It’s only been two years since Tinashe released her brilliant debut album, Aquarius, but it’s felt like a long wait for her follow up. A trailer for her second album, titled Joyride, appeared in the summer of 2015. Early this year she revealed that RCA had rejected the album and she had to record new material. Last week, she did a Beyonce and Nightride appeared as a surprise release. It’s being billed as the first half of a double album, with Joyride following in 2017.
Since Aquarius, Tinashe has been prolific despite struggles with RCA. Amethyst was one of last year’s best mixtapes. She’s had commercial success thanks to her feature on the brilliant remix of Nick Jonas’ ‘Jealous’ and her cameo on the less-than-brilliant ‘All My Friends’ by Snakehips. She’s also released a solid run of singles; sadly, none of them charted. The absence of her most commercial singles, ‘Player’ and ‘Superlove’ suggest that she’s keeping them for Joyride. Joyride is rumoured to be more commercial than the downbeat Nightride.
The moody atmospherics of Nightride are encapsulated well on opener, ‘Lucid Dreaming’. Its deep bassline is a common musical theme of this record. The gorgeous swirling keyboards and xylophones give a woozy feel aptly captured by the title. Tinashe has a defiant spirit as she sings, “if it’s my life, ain’t nobody going to tell me how to live it” which could be a message to RCA.
The placement of some of the previous singles fits well with the overall ambience of the record. ‘Company’ sounds like an outtake from Cassie’s classic first album with its minimal beat and catchy computer game synths. The slinky ‘Party Favors’ is led by a warped keyboard line and is improved in its re-recorded form with the addition of a wonderful middle eight.
The lush and relaxed production on ‘Soul Glitch’ provides one of the warmest and most satisfying moments here. ‘Spacetime’ is an intimate and beautiful song that features a delicate vocal that shows the strength of Tinashe’s voice. ‘Touch Pass’ is playful and recalls the cool R&B of Mariah Carey’s underrated late 00s work. These songs are the sound of Tinashe effortlessly blending sensual R&B and leftfield pop.

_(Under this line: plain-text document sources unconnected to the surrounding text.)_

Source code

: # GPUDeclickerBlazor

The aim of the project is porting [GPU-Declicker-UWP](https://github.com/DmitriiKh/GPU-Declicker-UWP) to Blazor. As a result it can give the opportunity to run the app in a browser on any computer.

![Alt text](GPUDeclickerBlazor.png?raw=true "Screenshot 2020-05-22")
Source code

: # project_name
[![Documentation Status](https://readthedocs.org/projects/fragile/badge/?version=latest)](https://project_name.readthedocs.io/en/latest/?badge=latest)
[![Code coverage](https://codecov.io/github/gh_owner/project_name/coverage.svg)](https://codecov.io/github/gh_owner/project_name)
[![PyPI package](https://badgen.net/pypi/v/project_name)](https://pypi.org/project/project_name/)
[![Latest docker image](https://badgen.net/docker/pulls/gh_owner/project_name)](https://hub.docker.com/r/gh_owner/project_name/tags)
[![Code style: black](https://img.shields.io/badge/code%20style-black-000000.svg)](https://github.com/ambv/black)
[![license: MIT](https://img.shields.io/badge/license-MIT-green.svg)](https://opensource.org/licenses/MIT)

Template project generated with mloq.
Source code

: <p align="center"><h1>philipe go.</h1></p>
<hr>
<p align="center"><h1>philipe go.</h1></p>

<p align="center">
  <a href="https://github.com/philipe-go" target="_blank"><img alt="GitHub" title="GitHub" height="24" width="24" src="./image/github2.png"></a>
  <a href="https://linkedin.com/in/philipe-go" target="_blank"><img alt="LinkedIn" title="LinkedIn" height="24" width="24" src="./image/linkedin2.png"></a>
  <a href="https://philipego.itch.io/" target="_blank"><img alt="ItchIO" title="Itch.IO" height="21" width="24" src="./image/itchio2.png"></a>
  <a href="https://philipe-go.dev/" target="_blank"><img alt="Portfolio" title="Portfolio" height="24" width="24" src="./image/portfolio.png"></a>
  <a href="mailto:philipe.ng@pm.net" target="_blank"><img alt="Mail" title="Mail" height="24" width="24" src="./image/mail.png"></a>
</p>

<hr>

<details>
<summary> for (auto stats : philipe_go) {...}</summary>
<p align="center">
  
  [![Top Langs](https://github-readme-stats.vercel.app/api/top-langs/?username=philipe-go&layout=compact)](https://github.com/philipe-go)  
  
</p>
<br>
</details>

Nightride ends with the dreamy, ‘Ghetto Boy’, which is a stunning love song written by Nicola Roberts, Babydaddy and Dev Hynes. It slowly builds into a climax with layered vocals and 80s styled guitars. It’s one of the best things Tinashe has done and works as a perfect bookend to the album. It’s impressive that Tinashe’s created such a complete record after a year of false starts and bouncing between different styles. .
Aquarius was an easier album to love than Nightride. There were dark songs, but there was more light and shade. Nightride doesn’t have any songs as instant or addictive as ‘2 On’ or ‘All Hands On Deck’. Judging by some of her recent singles Tinashe is still eager to break through commercially. Nightride isn’t the album that’s going to do that, but it’s a rewarding listen over time. It could be a transitional album to her becoming the star she deserves to be. At the end of ‘Sacrifices’, Tinashe says, “I will not be ignored”: Let’s hope that when Joyride finally drops, that statement rings true.